The current plan calls for the network to have more than 6,000 miles of track by 2020, putting 90 percent of the Spanish population within 30 miles of a high-speed rail station. Trains will hit speeds of 186 mph. Despite lower construction costs than experienced by either France or Germany, the program will likely cost Spanish taxpayers at least $100 billion Euros (or about $140 billion) if completed.

This is truly an impressive plan. And that’s just it. It’s a plan—for Spain.

Touting the Spanish high-speed rail plan as a “national model” for the U.S. is a stretch by most measures. The two countries are simply on different scales. Geographically, Spain is about twice the size of Oregon (or about 20 percent larger than California). Per capita income is lower than California and about equivalent to Oregon. Spain’s economy churns out about $1.4 trillion worth of goods and services every year, a little less than California.

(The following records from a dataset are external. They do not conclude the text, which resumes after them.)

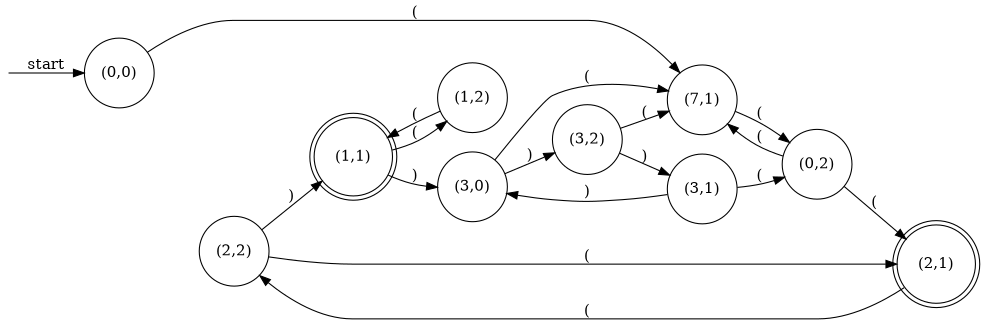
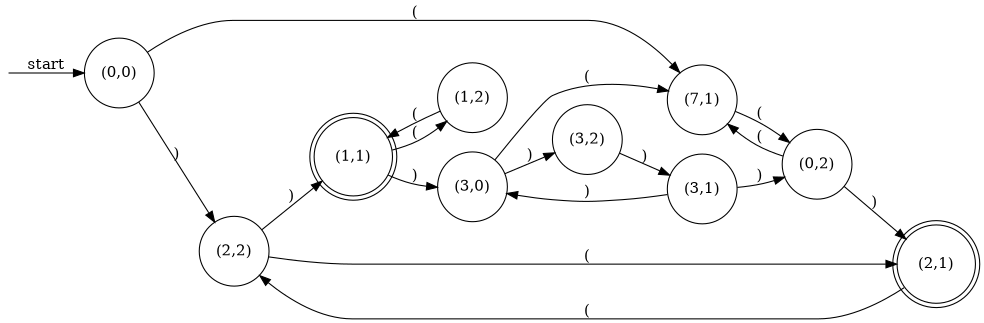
  digraph {
    rankdir=LR
    node [shape=circle]
    __start [shape=point style=invis]
    "(0,0)"
    "(2,2)"
    n4 [label="(7,1)"]
    "(2,1)" [shape=doublecircle]
    "(1,1)" [shape=doublecircle]
    "(0,2)"
    "(1,2)"
    "(3,0)"
    "(3,2)"
    "(3,1)"
    __start -> "(0,0)" [label=start]
+   "(0,0)" -> "(2,2)" [label=")"]
    "(0,0)" -> n4 [label="("]
    "(2,2)" -> "(2,1)" [label="("]
    "(2,2)" -> "(1,1)" [label=")"]
    n4 -> "(0,2)" [label="("]
    "(2,1)" -> "(2,2)" [label="("]
    "(1,1)" -> "(1,2)" [label="("]
    "(1,1)" -> "(3,0)" [label=")"]
    "(0,2)" -> n4 [label="("]
-   "(0,2)" -> "(2,1)" [label="("]
+   "(0,2)" -> "(2,1)" [label=")"]
    "(1,2)" -> "(1,1)" [label="("]
    "(3,0)" -> n4 [label="("]
    "(3,0)" -> "(3,2)" [label=")"]
-   "(3,2)" -> n4 [label="("]
    "(3,2)" -> "(3,1)" [label=")"]
-   "(3,1)" -> "(0,2)" [label="("]
+   "(3,1)" -> "(0,2)" [label=")"]
    "(3,1)" -> "(3,0)" [label=")"]
  }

Spain’s “national” rail network would be roughly equivalent to building out a web of rails for a regional system in part of the U.S. And it would be more expensive, probably running more than $300 billion for a six thousand mile network similar to Spain’s on the West Cost, Midwest, or East Coast. The cost of mimicking Spain and building a national high-speed rail system that would put 90 percent of the U.S. population within 30 miles of a high-speed rail station would be truly astronomical.

But no one in the U.S. is seriously proposing anything close to the kind of national network the Spanish claim to be implementing. On the contrary, most analysts recognize that a truly national high-speed rail system in the U.S. doesn’t make sense.